Im Jahr 2025 führte die Produktionsunterstützungsabteilung der JSC Ukrzaliznytsia eine Großbestellung von Eisenbahnausrüstung im Wert von über 500 Millionen Hrywnja durch. Hauptgewinner der Ausschreibung war die JSC DnSZ (EDRPOU-Code 146367980), die drei Lose im Wert von fast 420 Millionen Hrywnja gewann. Dieses Unternehmen nimmt regelmäßig an ähnlichen Ausschreibungen teil und ist in der Regel der einzige Bieter.

Die Analyse der Ausschreibungsunterlagen deutet auf deren bewusste Geheimhaltung hin: 286 Seiten technischer Anforderungen, die in der vorgegebenen Einreichungsfrist von 10 Tagen kaum zu analysieren sind. Darüber hinaus sind die technischen Bedingungen so formuliert, dass sie faktisch nur von einem einzigen Hersteller erfüllt werden können. Beispielsweise ist die Lieferung von OR50-Spitzen für Schienen des Typs P50 obligatorisch – diese Teile werden von keinem anderen zertifizierten Hersteller gefertigt.

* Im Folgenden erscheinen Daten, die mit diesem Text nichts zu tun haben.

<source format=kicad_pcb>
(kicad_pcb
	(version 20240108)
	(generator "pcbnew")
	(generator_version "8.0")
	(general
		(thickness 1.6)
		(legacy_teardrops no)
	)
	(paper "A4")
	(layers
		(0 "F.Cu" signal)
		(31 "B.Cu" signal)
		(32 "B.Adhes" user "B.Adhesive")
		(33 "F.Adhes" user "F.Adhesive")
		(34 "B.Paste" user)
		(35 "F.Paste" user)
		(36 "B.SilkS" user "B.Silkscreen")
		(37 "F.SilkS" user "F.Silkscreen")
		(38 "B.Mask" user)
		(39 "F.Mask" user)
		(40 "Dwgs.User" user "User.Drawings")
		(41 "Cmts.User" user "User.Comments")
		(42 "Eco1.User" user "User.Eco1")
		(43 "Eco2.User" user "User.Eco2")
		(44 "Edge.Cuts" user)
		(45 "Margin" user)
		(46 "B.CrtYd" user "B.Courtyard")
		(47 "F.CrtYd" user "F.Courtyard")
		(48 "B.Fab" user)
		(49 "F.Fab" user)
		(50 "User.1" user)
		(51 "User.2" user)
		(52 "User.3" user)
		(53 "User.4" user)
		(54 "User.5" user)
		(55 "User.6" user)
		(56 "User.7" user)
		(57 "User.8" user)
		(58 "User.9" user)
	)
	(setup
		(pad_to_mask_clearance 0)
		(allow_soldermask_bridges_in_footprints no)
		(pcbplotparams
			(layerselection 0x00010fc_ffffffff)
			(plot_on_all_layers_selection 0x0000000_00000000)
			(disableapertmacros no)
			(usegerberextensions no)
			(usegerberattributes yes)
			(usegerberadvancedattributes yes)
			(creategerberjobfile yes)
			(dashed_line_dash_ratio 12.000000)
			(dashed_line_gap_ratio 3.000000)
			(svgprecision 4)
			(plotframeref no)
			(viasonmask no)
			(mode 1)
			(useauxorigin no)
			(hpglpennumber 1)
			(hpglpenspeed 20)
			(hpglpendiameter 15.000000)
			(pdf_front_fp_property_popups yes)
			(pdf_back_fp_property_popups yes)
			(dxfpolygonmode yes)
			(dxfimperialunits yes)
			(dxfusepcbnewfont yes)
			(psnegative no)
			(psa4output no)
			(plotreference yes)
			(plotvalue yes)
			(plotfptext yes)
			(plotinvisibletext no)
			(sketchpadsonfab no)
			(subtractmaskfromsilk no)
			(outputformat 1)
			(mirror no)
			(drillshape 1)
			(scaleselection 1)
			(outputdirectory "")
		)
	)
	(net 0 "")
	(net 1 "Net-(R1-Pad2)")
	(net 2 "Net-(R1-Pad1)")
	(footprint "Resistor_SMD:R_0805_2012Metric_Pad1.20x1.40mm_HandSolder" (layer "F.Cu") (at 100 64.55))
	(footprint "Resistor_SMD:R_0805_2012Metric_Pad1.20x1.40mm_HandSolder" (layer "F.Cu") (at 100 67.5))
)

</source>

Die Produktkosten geben ebenfalls Anlass zu berechtigten Zweifeln. P50/1/9-Querträger wurden zu einem Stückpreis von 184.240 UAH erworben – 20–50 % teurer als die durchschnittlichen Marktpreise, die bei 120.000 UAH beginnen. Gleichzeitig sanken die Stahlpreise – der wichtigste Rohstoff für diese Ausrüstung – auf den internationalen Märkten. In US-Dollar ausgedrückt stiegen die Anschaffungskosten bis 2025 um 8 % – ohne dafür eine wirtschaftliche Erklärung.

Offensichtliche Anzeichen von Manipulation, Absprachen oder zumindest fahrlässiger Amtsausübung riefen keine Reaktion der Aufsichtsbehörden hervor. Weder das Kartellamt noch der staatliche Rechnungshof stellten Verstöße fest, die Beschaffung wurde abgeschlossen und aus dem Haushalt finanziert.

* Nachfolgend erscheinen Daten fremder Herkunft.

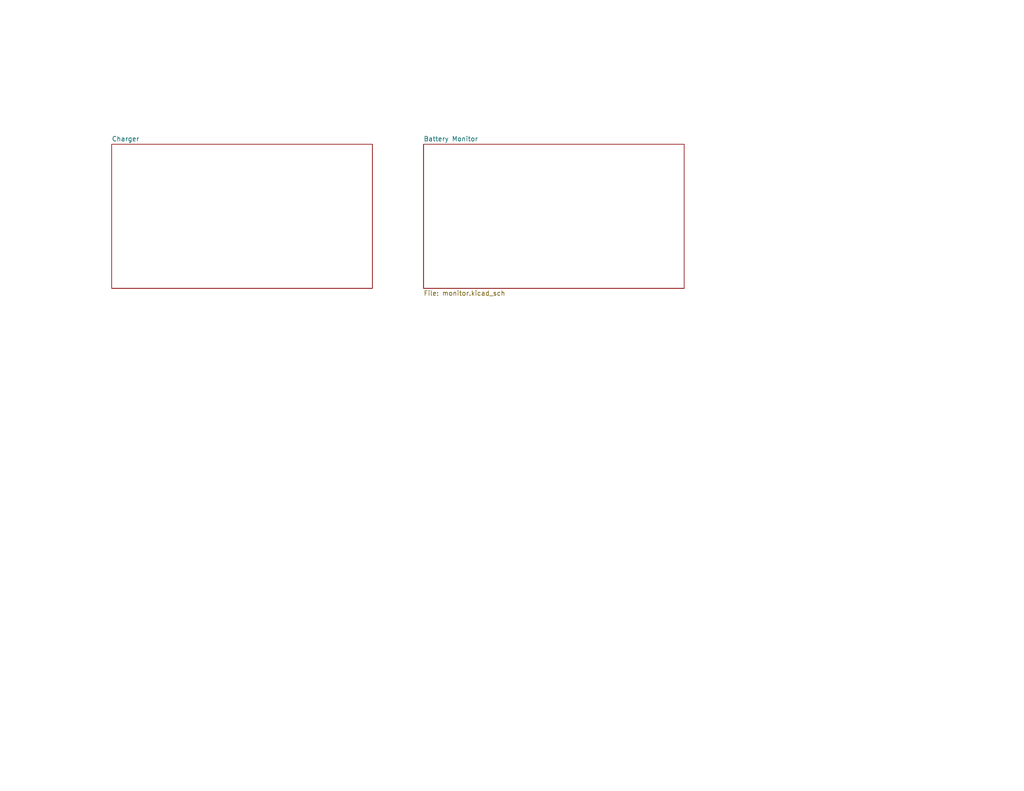
<source format=kicad_sch>
(kicad_sch
	(version 20250114)
	(generator "eeschema")
	(generator_version "9.0")
	(uuid "40353889-c50f-4e31-a1c9-0677743efa04")
	(paper "USLetter")
	(lib_symbols)
	(sheet
		(at 115.57 39.37)
		(size 71.12 39.37)
		(exclude_from_sim no)
		(in_bom yes)
		(on_board yes)
		(dnp no)
		(fields_autoplaced yes)
		(stroke
			(width 0.1524)
			(type solid)
		)
		(fill
			(color 0 0 0 0.0000)
		)
		(uuid "8b99ca33-10b1-4de7-aaf1-12ec8d8c3fec")
		(property "Sheetname" "Battery Monitor"
			(at 115.57 38.6584 0)
			(effects
				(font
					(size 1.27 1.27)
				)
				(justify left bottom)
			)
		)
		(property "Sheetfile" "monitor.kicad_sch"
			(at 115.57 79.3246 0)
			(effects
				(font
					(size 1.27 1.27)
				)
				(justify left top)
			)
		)
		(instances
			(project "cyberec"
				(path "/40353889-c50f-4e31-a1c9-0677743efa04"
					(page "3")
				)
			)
		)
	)
	(sheet
		(at 30.48 39.37)
		(size 71.12 39.37)
		(exclude_from_sim no)
		(in_bom yes)
		(on_board yes)
		(dnp no)
		(fields_autoplaced yes)
		(stroke
			(width 0.1524)
			(type solid)
		)
		(fill
			(color 0 0 0 0.0000)
		)
		(uuid "f305ac31-02c3-4de5-851e-b0914718a8b5")
		(property "Sheetname" "Charger"
			(at 30.48 38.6584 0)
			(effects
				(font
					(size 1.27 1.27)
				)
				(justify left bottom)
			)
		)
		(property "Sheetfile" "charger.kicad_sch"
			(at 30.48 79.3246 0)
			(effects
				(font
					(size 1.27 1.27)
				)
				(justify left top)
				(hide yes)
			)
		)
		(instances
			(project "cyberec"
				(path "/40353889-c50f-4e31-a1c9-0677743efa04"
					(page "2")
				)
			)
		)
	)
	(sheet_instances
		(path "/"
			(page "1")
		)
	)
	(embedded_fonts no)
)

</source>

Ukrzaliznytsia wandte somit ein für viele Staatsbetriebe typisches Schema an: die Erstellung von Dokumenten für „die eigenen“, die Ausschaltung potenzieller Konkurrenten, die Überbewertung der Kosten und letztendlich fließen Millionen von Hrywnja Steuergeldern in die Hände verbundener Unternehmen. Gleichzeitig wird die eigentliche Modernisierung der Eisenbahn erneut verschoben.